OST courantes ou opérations sur titres simples

Les opérations sur titres courantes dites aussi OST simples sont principalement les versements de dividendes. À savoir que lorsqu’un dividende est détaché, le cours de Bourse de l’action concernée se voit diminué du montant du dividende.

Les opérations sur titres (OST) : avantage ou inconvénient pour l’investisseur ?

Hormis les OST dites simples telles que les versements des dividendes faisant partie de la vie courante d’un titre côté en Bourse, les OST complexes peuvent être avantageuses pour l’investisseur, mais pas toujours.

Généralement, les OPRA sont souvent appréciées des marchés car synonyme de confiance en l’avenir, de plus, elles offrent généralement un effet relutif.

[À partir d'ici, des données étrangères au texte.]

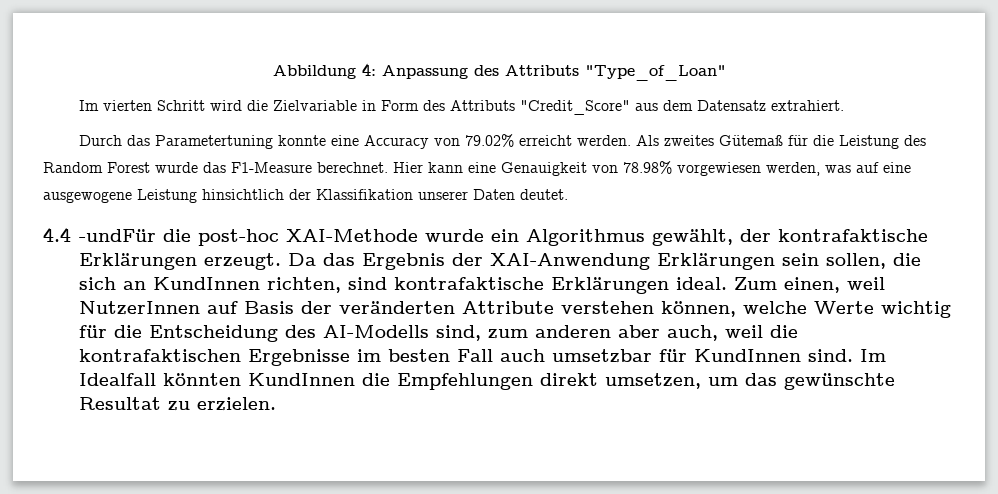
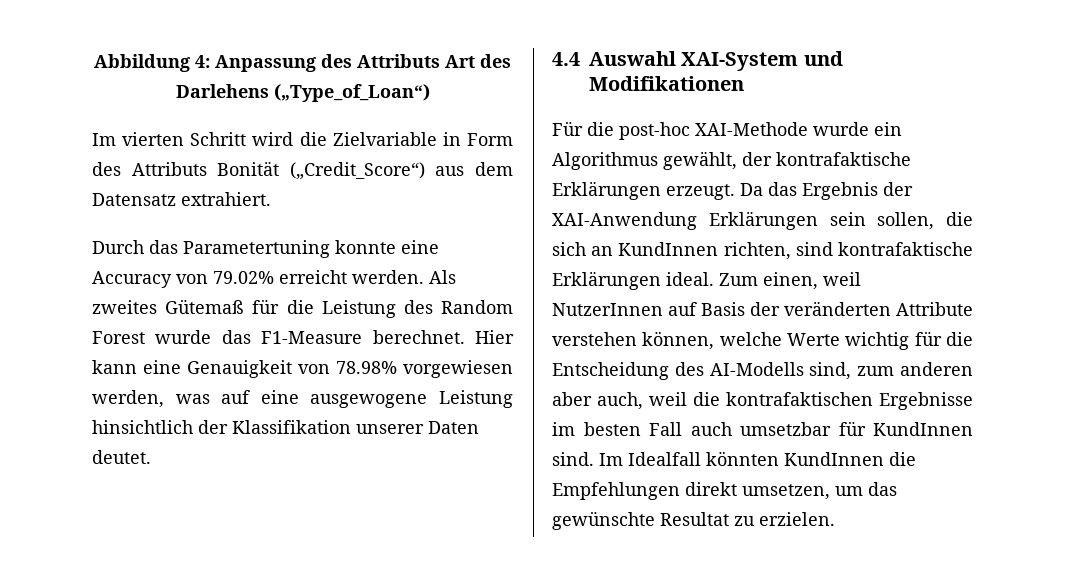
[584,65,726,81] "Type_of_Loan" -> [445,54,511,68] [175,84,430,102] Art des Darlehens („Type_of_Loan“)
[519,100,630,115] "Credit_Score" -> [217,161,425,180] Bonität („Credit_Score“)
[79,229,156,242] -undFür -> [589,51,843,71] [589,76,744,91] [552,121,583,136] Auswahl XAI-System und Modifikationen // Für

Les OPA et OPR sont à « double tranchant ». Bien qu’elles offrent souvent une surprime par rapport aux derniers cours de Bourse, tout dépendra du cours d’achat de l’investisseur. Si par exemple une OPA a lieu sur une société habituée à une rentabilité bénéficiaire de 15 % depuis plusieurs années et qui présente également un bon profil bilanciel, il s’agira a priori d’une OPA défavorable pour l’investisseur car son investissement est d’excellente qualité et présente a priori un bon potentiel futur. Ces types de cas peuvent arriver.

Les OPE sont à étudier au cas par cas, notamment en analysant les futurs ratios du nouvel ensemble.

Et les augmentations de capital, souvent dilutives dans un premier temps, peuvent s’avérer judicieuses si « l’argent frais » est correctement utilisé (génération de croissance, acquisition d’actif rentables, etc.).